Although the un-clarified water exhibited higher friction reduction
than the clarified water at early times (<150 seconds), both
treated water samples, obtained a similar asymptotic value of 50%
friction reduction. This level of friction reduction is highly
advantageous in a hydraulic fracturing fluid and more generally in
a downhole fluid.
[0113] While one or more embodiments have been shown and described,
modifications and substitutions may be made thereto without
departing from the spirit and scope of the invention. Accordingly,
it is to be understood that the present invention has been
described by way of illustrations and not limitation. Embodiments
herein can be used independently or can be combined.
[0114] All ranges disclosed herein are inclusive of the endpoints,
and the endpoints are independently combinable with each other. The
ranges are continuous and thus contain every value and subset
thereof in the range. Unless otherwise stated or contextually
inapplicable, all percentages, when expressing a quantity, are
weight percentages. The suffix "(s)" as used herein is intended to
include both the singular and the plural of the term that it
modifies, thereby including at least one of that term (e.g., the
colorant(s) includes at least one colorants). "Optional" or
"optionally" means that the subsequently described event or
circumstance can or cannot occur, and that the description includes
instances where the event occurs and instances where it does not.
As used herein, "combination" is inclusive of blends, mixtures,
alloys, reaction products, and the like.
[0115] As used herein, "a combination thereof" refers to a
combination comprising at least one of the named constituents,
components, compounds, or elements.
[0116] All references are incorporated herein by reference.
[0117] The use of the terms "a" and "an" and "the" and similar
referents in the context of describing the invention (especially in
the context of the following claims) are to be construed to cover
both the singular and the plural, unless otherwise indicated herein
or clearly contradicted by context. "Or" means "and/or." It should
further be noted that the terms "first," "second," "primary,"
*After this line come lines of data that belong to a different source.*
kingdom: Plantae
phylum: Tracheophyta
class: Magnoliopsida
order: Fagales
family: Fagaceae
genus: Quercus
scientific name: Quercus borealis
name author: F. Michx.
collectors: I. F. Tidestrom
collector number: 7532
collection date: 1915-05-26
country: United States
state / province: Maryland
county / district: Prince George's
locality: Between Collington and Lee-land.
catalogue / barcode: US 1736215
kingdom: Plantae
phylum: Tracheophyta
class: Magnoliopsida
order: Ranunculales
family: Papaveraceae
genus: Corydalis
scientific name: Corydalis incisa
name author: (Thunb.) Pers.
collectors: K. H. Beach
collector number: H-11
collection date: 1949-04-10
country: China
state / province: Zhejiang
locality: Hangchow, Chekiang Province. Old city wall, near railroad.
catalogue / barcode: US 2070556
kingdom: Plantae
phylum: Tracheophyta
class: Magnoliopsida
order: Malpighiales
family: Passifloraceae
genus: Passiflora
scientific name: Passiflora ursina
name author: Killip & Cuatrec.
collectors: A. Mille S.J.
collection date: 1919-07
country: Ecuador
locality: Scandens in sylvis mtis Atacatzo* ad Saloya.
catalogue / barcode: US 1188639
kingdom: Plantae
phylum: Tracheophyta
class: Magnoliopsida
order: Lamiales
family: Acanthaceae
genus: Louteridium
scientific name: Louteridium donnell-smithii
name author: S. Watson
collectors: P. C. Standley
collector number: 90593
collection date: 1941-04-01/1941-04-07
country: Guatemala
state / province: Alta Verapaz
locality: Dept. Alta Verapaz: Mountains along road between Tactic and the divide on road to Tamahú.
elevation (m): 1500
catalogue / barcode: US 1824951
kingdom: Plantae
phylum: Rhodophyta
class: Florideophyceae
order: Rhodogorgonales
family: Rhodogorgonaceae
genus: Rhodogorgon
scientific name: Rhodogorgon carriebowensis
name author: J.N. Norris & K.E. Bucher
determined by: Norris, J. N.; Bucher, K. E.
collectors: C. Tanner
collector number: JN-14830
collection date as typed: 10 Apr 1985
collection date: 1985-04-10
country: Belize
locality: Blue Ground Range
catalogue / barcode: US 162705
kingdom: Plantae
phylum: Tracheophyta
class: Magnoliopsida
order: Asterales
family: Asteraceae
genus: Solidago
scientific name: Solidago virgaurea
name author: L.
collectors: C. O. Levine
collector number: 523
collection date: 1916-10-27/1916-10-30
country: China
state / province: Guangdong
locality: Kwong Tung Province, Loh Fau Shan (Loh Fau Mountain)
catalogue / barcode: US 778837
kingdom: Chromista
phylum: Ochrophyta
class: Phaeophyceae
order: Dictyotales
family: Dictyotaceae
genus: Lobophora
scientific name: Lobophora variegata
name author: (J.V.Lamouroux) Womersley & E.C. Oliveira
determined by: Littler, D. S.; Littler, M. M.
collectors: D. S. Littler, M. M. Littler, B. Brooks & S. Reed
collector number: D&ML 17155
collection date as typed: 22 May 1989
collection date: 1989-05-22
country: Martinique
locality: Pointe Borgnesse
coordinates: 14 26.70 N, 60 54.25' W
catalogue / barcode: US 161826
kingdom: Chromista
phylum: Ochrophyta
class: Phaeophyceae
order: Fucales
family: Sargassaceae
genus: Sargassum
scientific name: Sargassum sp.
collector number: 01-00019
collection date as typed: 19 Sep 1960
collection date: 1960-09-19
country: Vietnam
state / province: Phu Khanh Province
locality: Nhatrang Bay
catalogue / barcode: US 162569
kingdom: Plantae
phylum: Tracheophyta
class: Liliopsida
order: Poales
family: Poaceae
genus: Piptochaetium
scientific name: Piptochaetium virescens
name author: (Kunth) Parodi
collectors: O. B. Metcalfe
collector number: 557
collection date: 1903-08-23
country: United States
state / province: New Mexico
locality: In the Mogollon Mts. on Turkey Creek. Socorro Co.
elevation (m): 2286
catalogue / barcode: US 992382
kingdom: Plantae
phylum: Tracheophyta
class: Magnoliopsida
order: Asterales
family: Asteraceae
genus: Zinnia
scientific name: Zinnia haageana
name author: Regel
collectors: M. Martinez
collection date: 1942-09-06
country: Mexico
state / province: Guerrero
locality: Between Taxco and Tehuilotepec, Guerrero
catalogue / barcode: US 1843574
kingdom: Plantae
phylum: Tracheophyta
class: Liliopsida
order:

"secondary," and the like herein do not denote any order, quantity,
or importance, but rather are used to distinguish one element from
another. The modifier "about" used in connection with a quantity is
inclusive of the stated value and has the meaning dictated by the
context (e.g., it includes the degree of error associated with
measurement of the particular quantity). The conjunction "or" is
used to link objects of a list or alternatives and is not
disjunctive; rather the elements can be used separately or can be
combined together under appropriate circumstances.